Как следствие анализа всех этих идей, термин «постграмотность» мы употребляем как «понятие, характеризующее 1) качество субъекта культуры, его сложную систему возможностей прочесть все разновидности текстов, порожденных культурой, то есть их воспринять, декодировать и интерпретировать, или наличие грамотности в отношении различных выработанных в истории культуры языков (вербальных, художественных, научных, машинных) и медиа (дописьменных, письменных, аналоговых и цифровых); 2) определенный этап в развитии культуры, когда все исторические формы грамотности стали сосуществовать, а инструментально-функциональные формы грамотности стали нуждаться в дополнении в процессе всей жизни человека самыми широкими знаниями и компетенциями в сфере культурной общественной жизни» [1].

Концепция постграмотности в качестве теоретической рамки моделирования полилингвального образования как культурного феномена значима тем, что она позволяет не только понять и объяснить современное состояние языкового образования, но и выполнить прогнозирование того, в каком направлении будет развиваться полилингвальное образование в ближайшее время. Прежде всего концепция постграмотности освобождает исследователя от ретро-дискурса (каким было обучение языкам, когда чтение и письмо были ведущими средствами передачи знаний) и дает возможность рассматривать полилингвальное образование в футуро-дискурсе — каким владение различными вербальными и невербальными языками и их использование станет в перспективе, как оно будет меняться по мере развития цифровой экономики и становления широкого спектра профессий, основанных на операциях написания и считывания программ и алгоритмов человеком и машиной.

Методология и методы исследования

На протяжении нескольких лет (2016-2019), опираясь на подходы этнографической лингвистики и методы социологии языка, пользуясь техниками включенного наблюдения и глубинных интервью, мы наблю-

дали становление поли- и трансъязычной грамотности в университетах мира. В данной статье освещается опыт построения модели полиязычного и трансъязычного образования в Фуданьском университете в Шанхае. Респондентами данного исследования стали студенты и преподаватели этого университета, а также Университета Цзяо Тун, Восточно-Китайского нормального (педагогического) университета, также расположенных в Шанхае. Кроме того, мы опирались на документы языковой политики [22] и на широкий пласт исследований формирования языковых компетенций в Китае, среди которых упомянем работы Д. Грэддола и К. Болтона, Г. Ху, С. Райт [11; 17; 24], а также самые свежие исследования фуданьских коллег [14].

Результаты исследования, обсуждение результатов

Нужно отметить, что Китай значительно продвинулся в области языкового образования с момента внедрения Политики открытых дверей в конце 1970-х гг. [16] Логическим следствием этой политики в области языковой подготовки стало массированное внедрение английского языка с самых ранних классов школы и до последних курсов бакалавриата. Как говорят респонденты, в течение одного поколения произошло массированное внедрение английского языка на всех уровнях образования. Полиязычие было не только внедряемой сверху проформой, но поддерживалось населением. Как рассказывают респонденты, не редкостью были встречи небольших групп людей в шанхайских парках для того, чтобы потренировать владение английским языком. Тут следует отметить, что Шанхай, конечно, является одним из наиболее интернациональных городов Китая, многие владеют английским языком на том или ином уровне. Это отмечают все респонденты.

Важной вехой для высшего образования стало введение в 1987 году Национального теста английского языка для выпускников всех программ бакалавриата [12]. Несмотря на то, что этот экзамен критикуют за то, что вместо коммуникативной компетенции он формирует лишь умение сдавать тест [20], его внедрение в целом оценивается положительно с точки зрения роста англоязычной грамотности в Китае. Тем, кто не знает английского, что не редкость для представителей поколения, родившегося до массированного внедрения этого языка, сегодня, как отмечает один из респондентов, «неуютно» в китайских университетах [4].

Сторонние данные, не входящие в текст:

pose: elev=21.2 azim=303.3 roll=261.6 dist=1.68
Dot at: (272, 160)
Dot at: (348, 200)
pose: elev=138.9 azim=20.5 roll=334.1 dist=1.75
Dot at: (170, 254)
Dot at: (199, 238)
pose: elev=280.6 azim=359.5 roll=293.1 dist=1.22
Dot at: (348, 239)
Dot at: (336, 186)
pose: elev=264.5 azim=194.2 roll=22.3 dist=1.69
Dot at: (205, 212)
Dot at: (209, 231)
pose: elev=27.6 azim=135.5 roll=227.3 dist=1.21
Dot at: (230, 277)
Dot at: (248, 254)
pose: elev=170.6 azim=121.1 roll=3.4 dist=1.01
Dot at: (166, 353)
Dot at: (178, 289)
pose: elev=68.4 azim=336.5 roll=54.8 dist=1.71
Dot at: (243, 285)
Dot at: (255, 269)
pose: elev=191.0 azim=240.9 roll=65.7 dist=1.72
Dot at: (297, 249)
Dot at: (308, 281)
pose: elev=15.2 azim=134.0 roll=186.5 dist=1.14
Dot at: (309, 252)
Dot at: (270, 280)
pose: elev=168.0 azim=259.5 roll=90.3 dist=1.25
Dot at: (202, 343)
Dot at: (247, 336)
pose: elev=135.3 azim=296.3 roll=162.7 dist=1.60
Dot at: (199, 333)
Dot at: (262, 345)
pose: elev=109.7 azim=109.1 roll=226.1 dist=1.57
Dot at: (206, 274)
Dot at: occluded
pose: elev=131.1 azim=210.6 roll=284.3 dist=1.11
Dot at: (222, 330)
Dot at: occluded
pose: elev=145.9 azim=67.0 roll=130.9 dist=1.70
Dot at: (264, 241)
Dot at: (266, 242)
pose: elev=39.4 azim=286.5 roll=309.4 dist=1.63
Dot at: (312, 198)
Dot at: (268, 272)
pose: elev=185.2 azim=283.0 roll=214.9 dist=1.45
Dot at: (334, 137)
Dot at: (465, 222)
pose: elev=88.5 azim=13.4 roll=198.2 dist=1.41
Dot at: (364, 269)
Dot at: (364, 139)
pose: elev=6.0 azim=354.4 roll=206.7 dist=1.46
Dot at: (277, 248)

Важной вехой на пути развития не только англоязычной, но поли-

язычной грамотности в Китае стала инициатива «Один пояс — один путь», вслед за чем большее внимание стало уделяется изучению иных иностранных языков [13]. Внедрение и инвестирование на государственном уровне в изучение иных языков, кроме английского, «<вряд ли подорвет его статус самого распространенного иностранного языка в Китае» (преподаватель Фуданьского университета), как говорят специалисты в этой области в шанхайских университетах, но поможет остановить падение интереса обучающихся к изучению этих языков. Это падение, надо отметить, является распространенным феноменом в современном мире, так как английский язык как lingua franca обладает наибольшим символическим капиталом и позволяет осуществлять коммуникацию во многих уголках мира. Этому способствует также распространенный-инструментальный подход к овладению английским как lingua franca с упором не на правильность, а на достижение коммуникативной задачи [2]. Как говорят респонденты, «английским надо владеть так же, как уметь водить машину или работать на компьютере» (преподаватель Фуданьского университета).

Как отмечают в Фуданьском университете, «английский язык не является проблемой для местных студентов» (административный работник Фуданьского университета). Те, кто идут учиться в Фуданьский университет, занимающий 3-е место среди университетов материкового Китая и 40-ю строчку в Рейтинге мировых университетов QS [13], знают, что им предстоит сдать по окончании бакалавриата не просто College English Test, но Fudan English Test, уровень которого выше, потому уже при поступлении абитуриенты владеют английским на очень высоком уровне. Это касается, конечно, прежде всего студентов из Шанхая, где очень высок уровень подготовки по английскому языку в школах. Абитуриенты из других городов доучивают английский в университете после поступления, но те, кто достиг высокого уровня, учат другие языки. В университете организован языковой центр, посещение которого входит в набор кредитов студентов и является для них бесплатным. Надо отметить, что в этом центре предусмотрены, в числе прочего, и индивидуальные занятия с преподавателями, для этого есть специальный слот в расписании работы. Эти занятия также бесплатны для студентов и входят в расчет нагрузки преподавателей. Несмотря на доступность языкового образования в Фуданьском университете, все же очевидно, что полиязычная грамотность рискует стать уделом избранных, тех, кому

родители смогли обеспечить высокий уровень языковой компетенции на школьном и дошкольном уровнях.

Надо сказать, что развитие полиязычной грамотности не указано в качестве цели в стратегии развития университета или в его языковой политике. На вопрос, что же движет студентами в желании изучать другие языки, респонденты говорят, что «такие исследования проводились, но и из простого общения с ребятами ясно, что они хотят быть гражданами мира — world citizens» (административный работник Фуданьского университета). Респонденты — руководители подразделений, отвечающих за языковую подготовку, также говорят, что «развитие полиязычной грамотности не должно отдаваться на откуп структур неформального образования, порождая таким образом неравенство в отношении доступа к языковой грамотности» (административный работник Фуданьского университета). Респонденты также отмечают, что поощряют трансъязычие как педагогическую технологию и считают ее очень «перспективной» в отличие от эмерджентного трансъязычия именно потому, что сознательная опора на такие практики встречает положительный отклик со стороны обучающихся (преподаватель Фуданьского университета).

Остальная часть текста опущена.